Cinq de Moïse, c’est-à-dire la Genèse, l’Exode, le Lévitique, les Nombres, le Deutéronome, le livre de Jésus Navé (=Josué), un des Juges, un petit livre, intitulé Ruth, qui semble appartenir au commencement des Royaumes; ensuite quatre livres des Royaumes (= 1-2 Samuel et 1-2 Rois) et deux des Paralipomènes (=1-2 Chroniques) qui n’en sont pas la suite mais leur sont accolés, pour ainsi dire, et marchent de pair avec eux. Nous avons là le récit historique qui contient l‘enchaînement des époques et l’ordre des événements. Il y a d’autres livres, d’un type, pour ainsi dire, différent qui n’appartiennent pas à. cet ordre et n’ont pas de lien entre eux ; ce sont les livres de Job, de Tobie, d’Esther, de Judith; puis viennent les deux livres des Maccabées et les deux d’Esdras qui, eux, paraissent, continuer le récit historique dont la mise en ordre s’arrêtait aux Royaumes et aux Paralipomènes. Viennent ensuite les Prophètes, au nombre desquels se trouve un livre de David, les Psaumes, trois de Salomon, les Proverbes, le Cantique des Cantiques et l’Ecclésiaste. Car ces deux autres livres dont un est la Sagesse, et l’autre l’Ecclésiastique, sont attribués à Salomon, en raison d’une certaine similitude avec les précédents; mais, en fait, selon une tradition constante, c’est Jésus Sirach qui les a écrits. On doit les compter toutefois parmi les ouvrages prophétiques, car leur prestige leur a valu de recevoir ce titre. Les autres de ces ouvrages, appelés proprement les Prophètes, sont, pris chacun à part, au nombre de douze mais comme ils n’ont jamais été séparés, on les prend pour un seul livre. Voici le nom de ces prophètes : Osée, Joël, Amos, Abdias, Jonas, Michée, Nahum, Habacuc, Sophonias, Aggée, Zacharie, Malachie. Il y a ensuite les quatre livres des grands prophètes, Isaïe, Jérémie, Daniel, Ezéchiel. Cela fait quarante-quatre livres et là se termine le canon authentique de l’Ancien Testament.
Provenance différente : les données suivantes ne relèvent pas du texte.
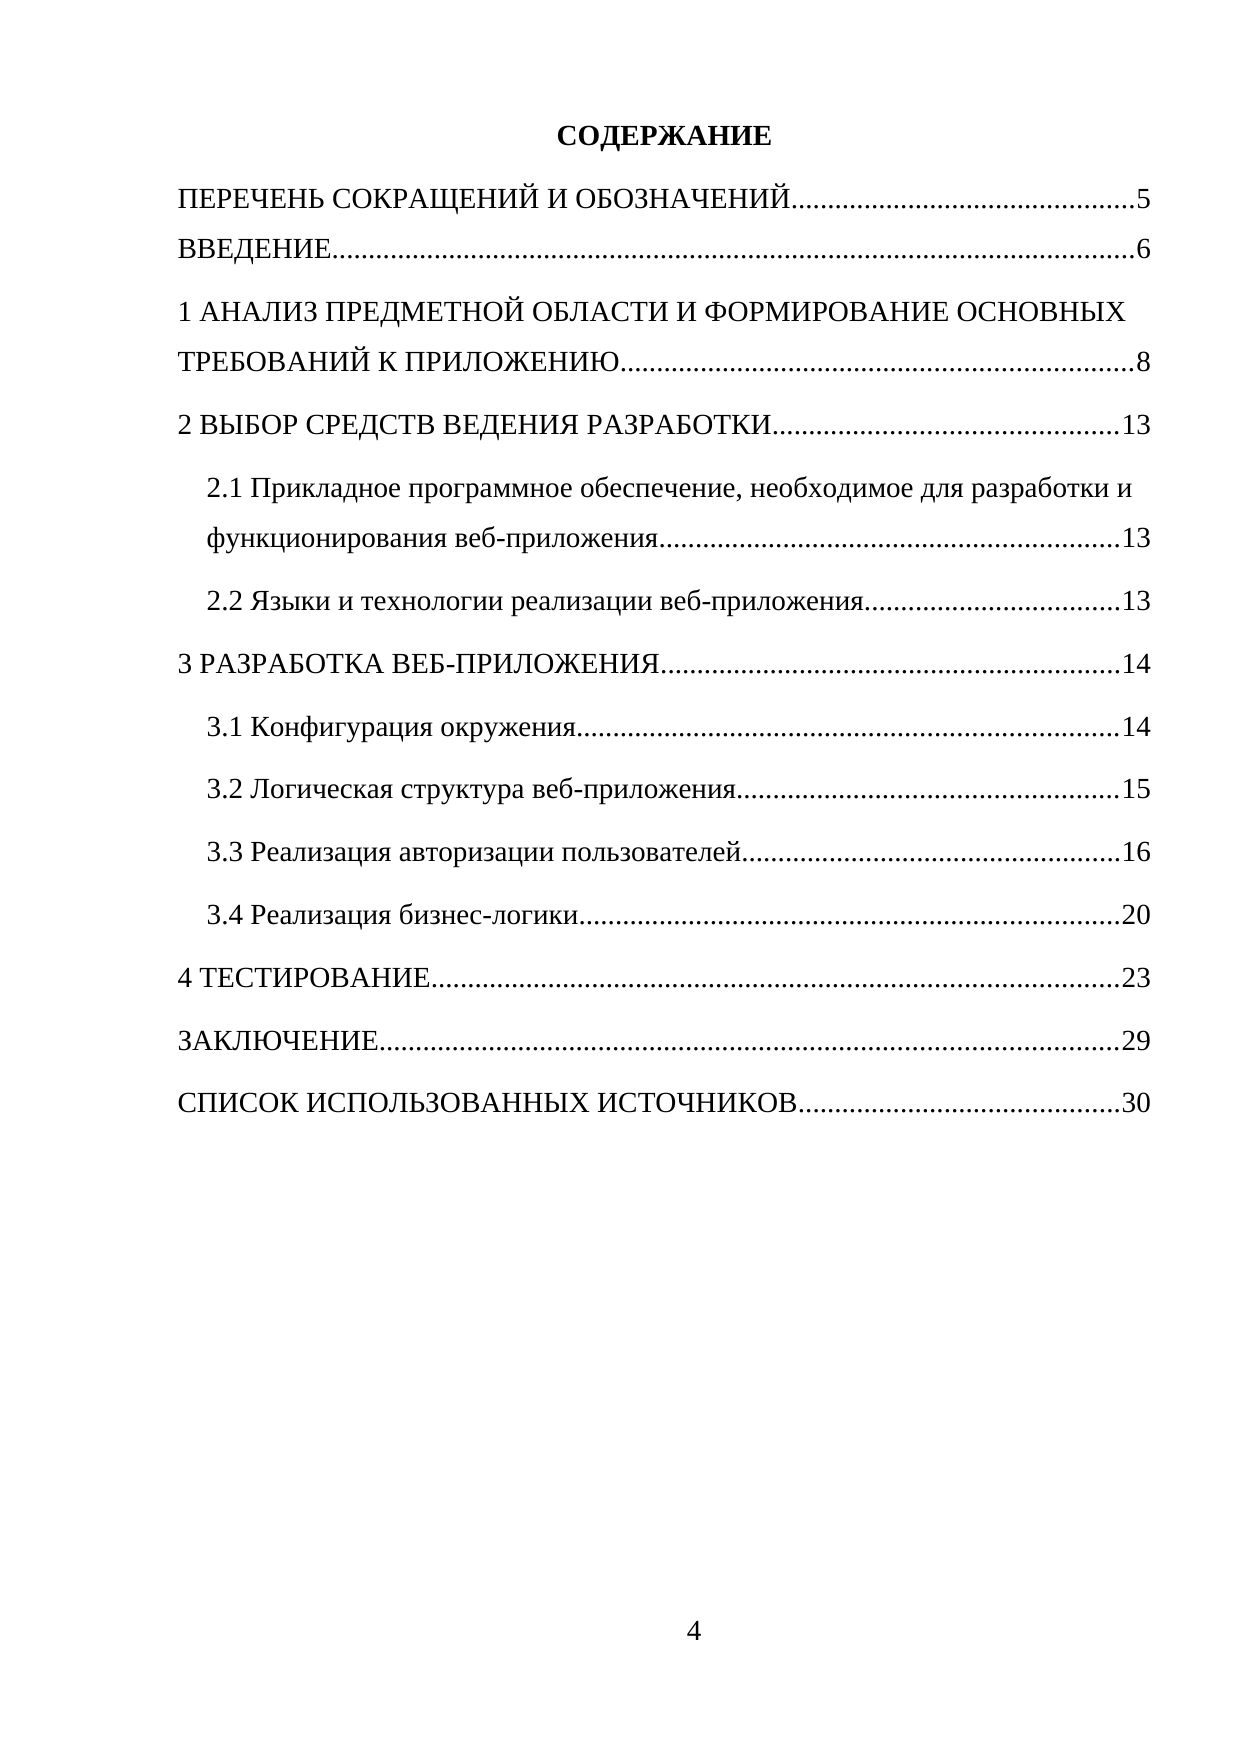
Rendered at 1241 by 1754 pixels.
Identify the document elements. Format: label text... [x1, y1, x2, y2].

Quant au Nouveau il comprend les quatre Evangiles, selon saint Matthieu, selon saint Marc, selon saint Luc, selon saint Jean; quatorze Épîtres de l’apôtre Paul une aux Romains; deux aux Corinthiens, une aux Galates, une aux Ephésiens, une aux Philippiens deux aux Thessaloniciens, une aux Colossiens, deux à Timothée, une à Tite, une à Philémon, aux Hébreux; deux épitres de Pierre, trois de Jean, une de Jacques ; le livre unique des Actes des Apôtres et le livre unique de l’Apocalypse de Jean. (1)
Commentaire
Pour authentifier la canonicité d’un écrit, Augustin se fonde sur le consensus des Eglises. Cependant, il est bien conscient des divergences qui peuvent exister entre les Eglises et proposent une hiérarchie dans les écrits admis :
- Ceux qui sont reconnus par tous
- Ceux qui sont reconnus par la majorité des Eglises
- Ceux qui sont reconnus par une minorité
Après cette explication théorique, il propose lui-même une liste, probablement celle en vigueur dans l’Afrique romaine de son temps.
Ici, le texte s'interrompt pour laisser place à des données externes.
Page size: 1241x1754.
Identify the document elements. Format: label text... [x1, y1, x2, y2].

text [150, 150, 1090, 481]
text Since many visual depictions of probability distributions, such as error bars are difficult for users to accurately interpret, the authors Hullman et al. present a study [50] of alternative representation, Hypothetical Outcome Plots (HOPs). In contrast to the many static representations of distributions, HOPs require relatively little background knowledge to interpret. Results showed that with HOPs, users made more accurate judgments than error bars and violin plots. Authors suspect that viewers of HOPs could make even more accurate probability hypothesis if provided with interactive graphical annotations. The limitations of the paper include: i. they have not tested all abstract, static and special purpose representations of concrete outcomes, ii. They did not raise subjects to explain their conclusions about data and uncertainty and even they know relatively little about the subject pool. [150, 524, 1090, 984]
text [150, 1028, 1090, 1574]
On remarque que pour l’Ancien Testament, c’est une liste longue qui inclut notamment le Siracide, appelé ici l’Ecclésiastique, la Sagesse, les Maccabées, etc. Pour le Nouveau Testament, il reprend la liste des 27 livres déjà donnée par Athanase d’Alexandrie.
Note
Augustin d’Hippone, La doctrine chrétienne, II, 8,12-13.